◆ Work to complete
Would you return exactly the lines below from the line with "op i 60. Svaret" through the line with "ळी त्यांना अर्पिता", both included, and nothing else, leaving out the pictures?
═════ Supplied data ═════
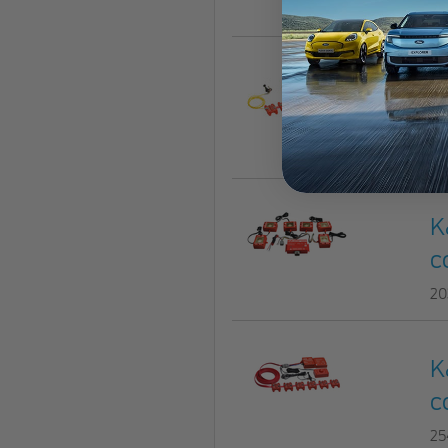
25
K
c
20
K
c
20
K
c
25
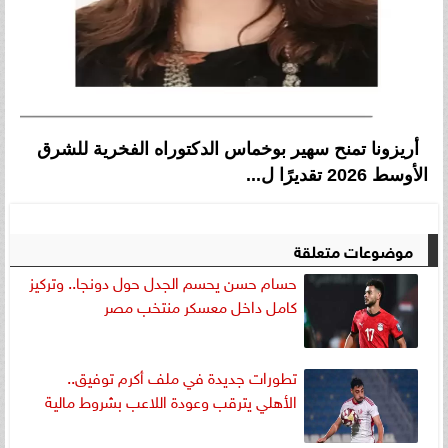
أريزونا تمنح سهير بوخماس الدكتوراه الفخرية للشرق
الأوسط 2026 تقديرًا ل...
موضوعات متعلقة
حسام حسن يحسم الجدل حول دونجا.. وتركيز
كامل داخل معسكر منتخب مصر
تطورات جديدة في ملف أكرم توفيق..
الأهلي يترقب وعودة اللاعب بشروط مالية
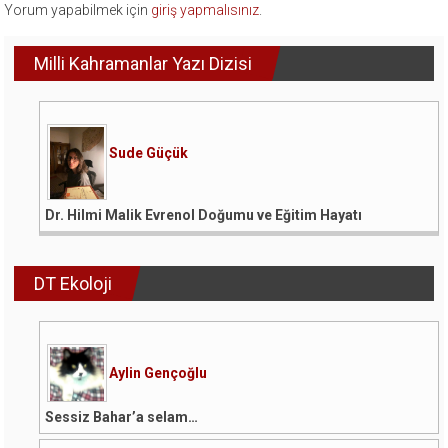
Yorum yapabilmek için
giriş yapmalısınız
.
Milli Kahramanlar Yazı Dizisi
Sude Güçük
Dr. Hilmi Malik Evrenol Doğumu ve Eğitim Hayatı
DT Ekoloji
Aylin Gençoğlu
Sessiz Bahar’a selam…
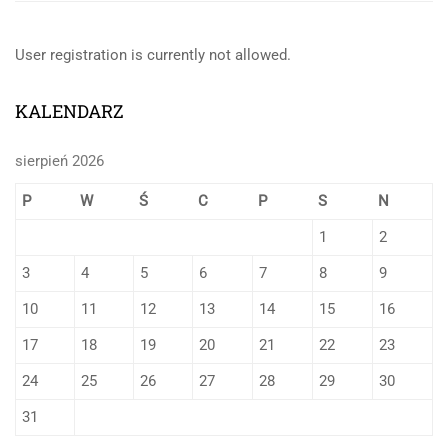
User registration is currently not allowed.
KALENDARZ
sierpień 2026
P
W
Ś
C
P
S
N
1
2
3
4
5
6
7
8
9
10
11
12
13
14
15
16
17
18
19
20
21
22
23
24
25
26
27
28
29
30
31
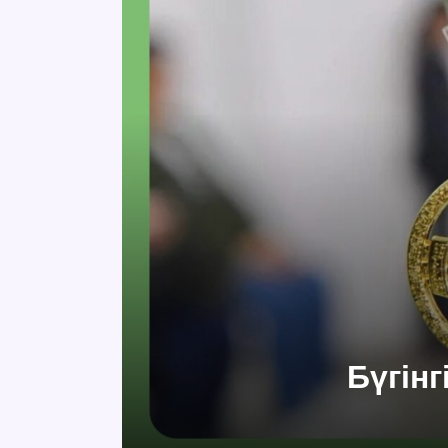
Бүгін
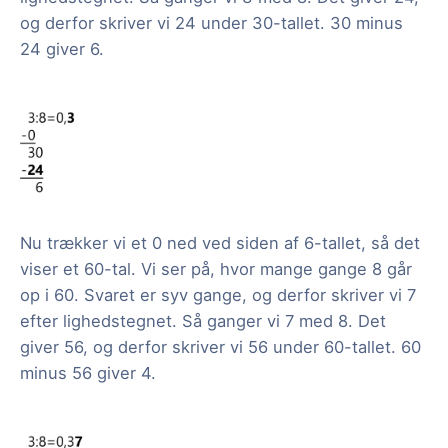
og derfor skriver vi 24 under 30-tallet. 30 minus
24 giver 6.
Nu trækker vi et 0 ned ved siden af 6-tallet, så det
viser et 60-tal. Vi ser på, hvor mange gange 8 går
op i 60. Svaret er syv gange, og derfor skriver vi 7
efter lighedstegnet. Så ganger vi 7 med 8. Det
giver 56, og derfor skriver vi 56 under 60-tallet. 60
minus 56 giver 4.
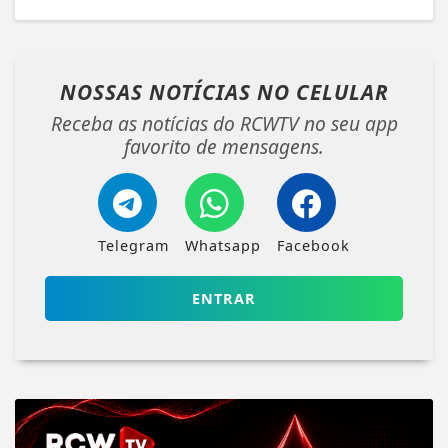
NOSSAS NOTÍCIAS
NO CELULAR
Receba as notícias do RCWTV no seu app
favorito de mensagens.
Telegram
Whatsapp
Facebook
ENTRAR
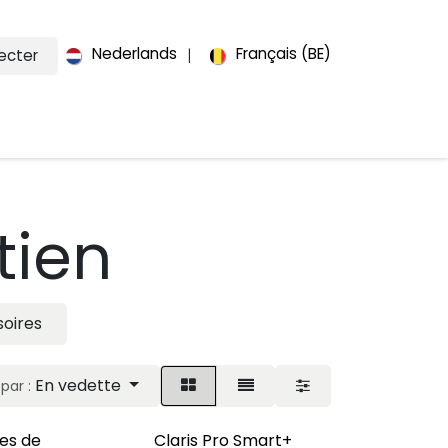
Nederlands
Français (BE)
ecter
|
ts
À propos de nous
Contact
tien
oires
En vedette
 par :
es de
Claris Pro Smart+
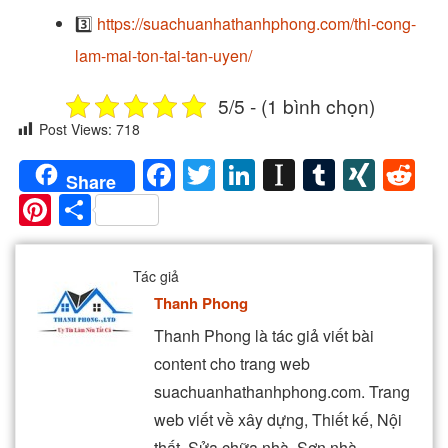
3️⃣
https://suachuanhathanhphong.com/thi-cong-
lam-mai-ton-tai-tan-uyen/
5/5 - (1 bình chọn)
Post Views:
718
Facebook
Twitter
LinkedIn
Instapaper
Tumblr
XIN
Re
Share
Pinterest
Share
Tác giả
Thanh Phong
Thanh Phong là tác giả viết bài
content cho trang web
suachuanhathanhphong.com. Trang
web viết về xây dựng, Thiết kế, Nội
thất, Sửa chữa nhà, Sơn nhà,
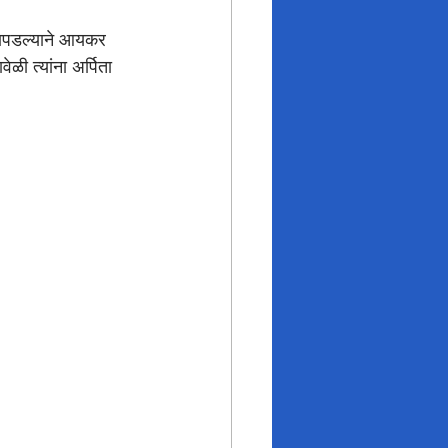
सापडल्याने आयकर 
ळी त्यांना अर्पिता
═════
═════ Supplied data ═════
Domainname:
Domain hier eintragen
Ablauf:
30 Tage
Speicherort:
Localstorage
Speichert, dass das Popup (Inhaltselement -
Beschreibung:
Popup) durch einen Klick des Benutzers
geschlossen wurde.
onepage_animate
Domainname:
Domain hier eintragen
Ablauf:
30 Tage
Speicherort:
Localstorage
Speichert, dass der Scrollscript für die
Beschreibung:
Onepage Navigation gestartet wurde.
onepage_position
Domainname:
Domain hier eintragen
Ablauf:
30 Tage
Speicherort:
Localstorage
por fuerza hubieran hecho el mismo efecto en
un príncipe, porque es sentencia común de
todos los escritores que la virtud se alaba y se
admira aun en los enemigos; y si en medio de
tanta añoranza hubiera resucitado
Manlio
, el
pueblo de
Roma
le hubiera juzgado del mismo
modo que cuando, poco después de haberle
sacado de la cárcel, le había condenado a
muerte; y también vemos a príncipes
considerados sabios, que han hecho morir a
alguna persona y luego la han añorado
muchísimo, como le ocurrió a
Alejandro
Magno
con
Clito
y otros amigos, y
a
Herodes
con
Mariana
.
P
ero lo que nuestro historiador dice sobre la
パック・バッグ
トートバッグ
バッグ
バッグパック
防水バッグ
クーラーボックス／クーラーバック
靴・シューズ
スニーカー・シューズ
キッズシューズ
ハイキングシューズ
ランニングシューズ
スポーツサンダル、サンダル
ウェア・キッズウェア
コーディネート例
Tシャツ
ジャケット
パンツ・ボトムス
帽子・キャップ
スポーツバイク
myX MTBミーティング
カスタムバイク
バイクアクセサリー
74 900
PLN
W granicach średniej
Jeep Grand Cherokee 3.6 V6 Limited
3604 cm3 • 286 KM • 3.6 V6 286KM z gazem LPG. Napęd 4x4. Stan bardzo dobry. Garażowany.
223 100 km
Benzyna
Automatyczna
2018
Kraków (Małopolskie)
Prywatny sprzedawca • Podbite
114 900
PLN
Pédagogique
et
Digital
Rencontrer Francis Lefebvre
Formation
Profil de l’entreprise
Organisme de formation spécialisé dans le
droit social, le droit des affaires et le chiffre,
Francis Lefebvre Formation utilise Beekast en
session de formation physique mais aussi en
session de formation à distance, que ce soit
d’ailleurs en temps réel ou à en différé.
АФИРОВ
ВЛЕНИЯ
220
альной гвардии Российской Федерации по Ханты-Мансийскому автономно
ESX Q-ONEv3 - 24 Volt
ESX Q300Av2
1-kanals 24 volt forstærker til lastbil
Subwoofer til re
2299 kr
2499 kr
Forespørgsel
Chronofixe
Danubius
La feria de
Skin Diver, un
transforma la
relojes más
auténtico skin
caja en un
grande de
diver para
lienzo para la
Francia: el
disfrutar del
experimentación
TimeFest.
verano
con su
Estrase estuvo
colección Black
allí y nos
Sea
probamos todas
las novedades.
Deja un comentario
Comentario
═════
◆ Exercise response
op i 60. Svaret er syv gange, og derfor skriver vi 7
efter lighedstegnet. Så ganger vi 7 med 8. Det
giver 56, og derfor skriver vi 56 under 60-tallet. 60
minus 56 giver 4.
NOSSAS NOTÍCIAS
NO CELULAR
Receba as notícias do RCWTV no seu app
favorito de mensagens.
Telegram
Whatsapp
Facebook
ENTRAR
Nederlands
Français (BE)
ecter
|
ts
À propos de nous
Contact
tien
oires
En vedette
 par :
es de
Claris Pro Smart+
3️⃣
https://suachuanhathanhphong.com/thi-cong-
lam-mai-ton-tai-tan-uyen/
5/5 - (1 bình chọn)
Post Views:
718
Facebook
Twitter
LinkedIn
Instapaper
Tumblr
XIN
Re
Share
Pinterest
Share
Tác giả
Thanh Phong
Thanh Phong là tác giả viết bài
content cho trang web
suachuanhathanhphong.com. Trang
web viết về xây dựng, Thiết kế, Nội
thất, Sửa chữa nhà, Sơn nhà,
सापडल्याने आयकर 
ळी त्यांना अर्पिता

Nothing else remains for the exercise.